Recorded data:
━━━━━━━━━━

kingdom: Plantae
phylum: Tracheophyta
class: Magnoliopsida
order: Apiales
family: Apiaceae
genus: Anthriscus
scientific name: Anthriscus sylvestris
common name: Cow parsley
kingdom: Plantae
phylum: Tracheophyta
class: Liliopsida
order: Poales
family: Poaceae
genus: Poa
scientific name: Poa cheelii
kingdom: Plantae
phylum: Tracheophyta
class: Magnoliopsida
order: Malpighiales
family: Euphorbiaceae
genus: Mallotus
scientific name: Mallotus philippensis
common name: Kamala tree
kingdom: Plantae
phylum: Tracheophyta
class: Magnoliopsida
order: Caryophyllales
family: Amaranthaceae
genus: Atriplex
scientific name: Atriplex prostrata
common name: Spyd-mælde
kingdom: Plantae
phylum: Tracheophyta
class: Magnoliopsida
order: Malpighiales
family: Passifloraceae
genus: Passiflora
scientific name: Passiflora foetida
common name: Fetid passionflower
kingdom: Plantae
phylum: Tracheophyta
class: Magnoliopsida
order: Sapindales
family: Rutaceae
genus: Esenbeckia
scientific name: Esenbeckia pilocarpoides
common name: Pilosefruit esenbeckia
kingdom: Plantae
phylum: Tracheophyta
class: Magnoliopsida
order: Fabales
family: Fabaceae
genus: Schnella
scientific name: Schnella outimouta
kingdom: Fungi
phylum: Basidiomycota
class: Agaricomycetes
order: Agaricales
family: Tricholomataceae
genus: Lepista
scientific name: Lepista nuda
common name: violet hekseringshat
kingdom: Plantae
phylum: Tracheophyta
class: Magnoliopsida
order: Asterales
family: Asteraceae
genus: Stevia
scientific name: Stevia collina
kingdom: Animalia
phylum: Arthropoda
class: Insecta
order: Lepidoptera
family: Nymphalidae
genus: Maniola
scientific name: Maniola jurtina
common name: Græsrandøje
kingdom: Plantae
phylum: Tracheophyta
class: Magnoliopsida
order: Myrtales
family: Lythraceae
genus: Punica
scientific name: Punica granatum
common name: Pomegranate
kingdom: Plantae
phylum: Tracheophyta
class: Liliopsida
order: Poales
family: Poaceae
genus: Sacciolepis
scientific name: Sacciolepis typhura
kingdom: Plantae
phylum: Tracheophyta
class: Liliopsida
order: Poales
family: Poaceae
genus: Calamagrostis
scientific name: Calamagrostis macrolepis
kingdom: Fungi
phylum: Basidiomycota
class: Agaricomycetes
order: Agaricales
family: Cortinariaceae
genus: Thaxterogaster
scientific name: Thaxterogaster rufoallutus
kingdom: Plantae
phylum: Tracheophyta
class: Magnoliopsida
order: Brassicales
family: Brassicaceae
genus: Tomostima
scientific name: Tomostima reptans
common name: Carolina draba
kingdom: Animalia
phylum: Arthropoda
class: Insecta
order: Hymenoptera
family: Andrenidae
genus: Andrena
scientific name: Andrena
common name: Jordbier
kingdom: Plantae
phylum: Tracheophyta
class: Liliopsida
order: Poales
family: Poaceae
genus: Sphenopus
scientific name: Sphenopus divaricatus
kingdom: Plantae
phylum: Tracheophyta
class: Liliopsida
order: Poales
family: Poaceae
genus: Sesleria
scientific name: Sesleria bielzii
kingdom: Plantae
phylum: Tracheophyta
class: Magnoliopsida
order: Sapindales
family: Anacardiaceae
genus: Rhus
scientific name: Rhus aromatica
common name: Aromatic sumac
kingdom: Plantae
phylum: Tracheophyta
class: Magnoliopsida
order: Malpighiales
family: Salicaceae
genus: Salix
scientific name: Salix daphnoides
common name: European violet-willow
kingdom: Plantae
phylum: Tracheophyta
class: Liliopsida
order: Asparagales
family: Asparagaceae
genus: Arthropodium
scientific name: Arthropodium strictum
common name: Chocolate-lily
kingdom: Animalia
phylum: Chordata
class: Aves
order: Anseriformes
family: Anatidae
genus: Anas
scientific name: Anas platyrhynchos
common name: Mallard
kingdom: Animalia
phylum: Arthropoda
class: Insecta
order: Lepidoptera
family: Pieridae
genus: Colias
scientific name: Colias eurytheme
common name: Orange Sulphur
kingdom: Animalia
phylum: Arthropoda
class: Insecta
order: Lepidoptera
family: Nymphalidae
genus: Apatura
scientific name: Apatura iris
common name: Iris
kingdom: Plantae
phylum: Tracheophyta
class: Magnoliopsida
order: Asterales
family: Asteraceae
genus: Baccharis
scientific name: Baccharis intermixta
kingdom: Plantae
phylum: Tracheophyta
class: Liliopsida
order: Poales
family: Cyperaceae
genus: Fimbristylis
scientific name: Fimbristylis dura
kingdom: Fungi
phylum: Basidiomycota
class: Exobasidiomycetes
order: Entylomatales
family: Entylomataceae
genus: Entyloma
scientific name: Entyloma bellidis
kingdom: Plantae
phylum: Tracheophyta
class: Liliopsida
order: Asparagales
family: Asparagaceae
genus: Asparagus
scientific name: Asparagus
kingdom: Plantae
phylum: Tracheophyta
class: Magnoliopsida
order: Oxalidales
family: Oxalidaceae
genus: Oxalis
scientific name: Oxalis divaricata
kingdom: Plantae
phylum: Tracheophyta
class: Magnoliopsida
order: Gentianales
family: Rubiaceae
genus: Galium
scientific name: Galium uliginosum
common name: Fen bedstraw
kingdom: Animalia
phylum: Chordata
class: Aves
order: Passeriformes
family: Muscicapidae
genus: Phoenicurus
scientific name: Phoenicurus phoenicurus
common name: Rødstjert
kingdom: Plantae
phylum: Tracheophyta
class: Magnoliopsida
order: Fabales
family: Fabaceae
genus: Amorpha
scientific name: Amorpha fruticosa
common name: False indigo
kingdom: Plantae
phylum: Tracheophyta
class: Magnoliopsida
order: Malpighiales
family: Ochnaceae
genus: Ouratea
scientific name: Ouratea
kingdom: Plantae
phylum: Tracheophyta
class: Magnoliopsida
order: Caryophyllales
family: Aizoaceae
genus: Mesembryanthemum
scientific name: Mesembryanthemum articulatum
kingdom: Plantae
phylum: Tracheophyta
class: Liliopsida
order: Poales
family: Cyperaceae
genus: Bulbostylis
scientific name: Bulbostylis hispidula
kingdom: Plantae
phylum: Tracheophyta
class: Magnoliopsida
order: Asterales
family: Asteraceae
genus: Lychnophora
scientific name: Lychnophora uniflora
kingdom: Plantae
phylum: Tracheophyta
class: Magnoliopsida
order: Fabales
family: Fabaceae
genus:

━━━━━━━━━━

The request: Reproduce every line of the entries above without any change.

Solution:
kingdom: Plantae
phylum: Tracheophyta
class: Magnoliopsida
order: Apiales
family: Apiaceae
genus: Anthriscus
scientific name: Anthriscus sylvestris
common name: Cow parsley
kingdom: Plantae
phylum: Tracheophyta
class: Liliopsida
order: Poales
family: Poaceae
genus: Poa
scientific name: Poa cheelii
kingdom: Plantae
phylum: Tracheophyta
class: Magnoliopsida
order: Malpighiales
family: Euphorbiaceae
genus: Mallotus
scientific name: Mallotus philippensis
common name: Kamala tree
kingdom: Plantae
phylum: Tracheophyta
class: Magnoliopsida
order: Caryophyllales
family: Amaranthaceae
genus: Atriplex
scientific name: Atriplex prostrata
common name: Spyd-mælde
kingdom: Plantae
phylum: Tracheophyta
class: Magnoliopsida
order: Malpighiales
family: Passifloraceae
genus: Passiflora
scientific name: Passiflora foetida
common name: Fetid passionflower
kingdom: Plantae
phylum: Tracheophyta
class: Magnoliopsida
order: Sapindales
family: Rutaceae
genus: Esenbeckia
scientific name: Esenbeckia pilocarpoides
common name: Pilosefruit esenbeckia
kingdom: Plantae
phylum: Tracheophyta
class: Magnoliopsida
order: Fabales
family: Fabaceae
genus: Schnella
scientific name: Schnella outimouta
kingdom: Fungi
phylum: Basidiomycota
class: Agaricomycetes
order: Agaricales
family: Tricholomataceae
genus: Lepista
scientific name: Lepista nuda
common name: violet hekseringshat
kingdom: Plantae
phylum: Tracheophyta
class: Magnoliopsida
order: Asterales
family: Asteraceae
genus: Stevia
scientific name: Stevia collina
kingdom: Animalia
phylum: Arthropoda
class: Insecta
order: Lepidoptera
family: Nymphalidae
genus: Maniola
scientific name: Maniola jurtina
common name: Græsrandøje
kingdom: Plantae
phylum: Tracheophyta
class: Magnoliopsida
order: Myrtales
family: Lythraceae
genus: Punica
scientific name: Punica granatum
common name: Pomegranate
kingdom: Plantae
phylum: Tracheophyta
class: Liliopsida
order: Poales
family: Poaceae
genus: Sacciolepis
scientific name: Sacciolepis typhura
kingdom: Plantae
phylum: Tracheophyta
class: Liliopsida
order: Poales
family: Poaceae
genus: Calamagrostis
scientific name: Calamagrostis macrolepis
kingdom: Fungi
phylum: Basidiomycota
class: Agaricomycetes
order: Agaricales
family: Cortinariaceae
genus: Thaxterogaster
scientific name: Thaxterogaster rufoallutus
kingdom: Plantae
phylum: Tracheophyta
class: Magnoliopsida
order: Brassicales
family: Brassicaceae
genus: Tomostima
scientific name: Tomostima reptans
common name: Carolina draba
kingdom: Animalia
phylum: Arthropoda
class: Insecta
order: Hymenoptera
family: Andrenidae
genus: Andrena
scientific name: Andrena
common name: Jordbier
kingdom: Plantae
phylum: Tracheophyta
class: Liliopsida
order: Poales
family: Poaceae
genus: Sphenopus
scientific name: Sphenopus divaricatus
kingdom: Plantae
phylum: Tracheophyta
class: Liliopsida
order: Poales
family: Poaceae
genus: Sesleria
scientific name: Sesleria bielzii
kingdom: Plantae
phylum: Tracheophyta
class: Magnoliopsida
order: Sapindales
family: Anacardiaceae
genus: Rhus
scientific name: Rhus aromatica
common name: Aromatic sumac
kingdom: Plantae
phylum: Tracheophyta
class: Magnoliopsida
order: Malpighiales
family: Salicaceae
genus: Salix
scientific name: Salix daphnoides
common name: European violet-willow
kingdom: Plantae
phylum: Tracheophyta
class: Liliopsida
order: Asparagales
family: Asparagaceae
genus: Arthropodium
scientific name: Arthropodium strictum
common name: Chocolate-lily
kingdom: Animalia
phylum: Chordata
class: Aves
order: Anseriformes
family: Anatidae
genus: Anas
scientific name: Anas platyrhynchos
common name: Mallard
kingdom: Animalia
phylum: Arthropoda
class: Insecta
order: Lepidoptera
family: Pieridae
genus: Colias
scientific name: Colias eurytheme
common name: Orange Sulphur
kingdom: Animalia
phylum: Arthropoda
class: Insecta
order: Lepidoptera
family: Nymphalidae
genus: Apatura
scientific name: Apatura iris
common name: Iris
kingdom: Plantae
phylum: Tracheophyta
class: Magnoliopsida
order: Asterales
family: Asteraceae
genus: Baccharis
scientific name: Baccharis intermixta
kingdom: Plantae
phylum: Tracheophyta
class: Liliopsida
order: Poales
family: Cyperaceae
genus: Fimbristylis
scientific name: Fimbristylis dura
kingdom: Fungi
phylum: Basidiomycota
class: Exobasidiomycetes
order: Entylomatales
family: Entylomataceae
genus: Entyloma
scientific name: Entyloma bellidis
kingdom: Plantae
phylum: Tracheophyta
class: Liliopsida
order: Asparagales
family: Asparagaceae
genus: Asparagus
scientific name: Asparagus
kingdom: Plantae
phylum: Tracheophyta
class: Magnoliopsida
order: Oxalidales
family: Oxalidaceae
genus: Oxalis
scientific name: Oxalis divaricata
kingdom: Plantae
phylum: Tracheophyta
class: Magnoliopsida
order: Gentianales
family: Rubiaceae
genus: Galium
scientific name: Galium uliginosum
common name: Fen bedstraw
kingdom: Animalia
phylum: Chordata
class: Aves
order: Passeriformes
family: Muscicapidae
genus: Phoenicurus
scientific name: Phoenicurus phoenicurus
common name: Rødstjert
kingdom: Plantae
phylum: Tracheophyta
class: Magnoliopsida
order: Fabales
family: Fabaceae
genus: Amorpha
scientific name: Amorpha fruticosa
common name: False indigo
kingdom: Plantae
phylum: Tracheophyta
class: Magnoliopsida
order: Malpighiales
family: Ochnaceae
genus: Ouratea
scientific name: Ouratea
kingdom: Plantae
phylum: Tracheophyta
class: Magnoliopsida
order: Caryophyllales
family: Aizoaceae
genus: Mesembryanthemum
scientific name: Mesembryanthemum articulatum
kingdom: Plantae
phylum: Tracheophyta
class: Liliopsida
order: Poales
family: Cyperaceae
genus: Bulbostylis
scientific name: Bulbostylis hispidula
kingdom: Plantae
phylum: Tracheophyta
class: Magnoliopsida
order: Asterales
family: Asteraceae
genus: Lychnophora
scientific name: Lychnophora uniflora
kingdom: Plantae
phylum: Tracheophyta
class: Magnoliopsida
order: Fabales
family: Fabaceae
genus:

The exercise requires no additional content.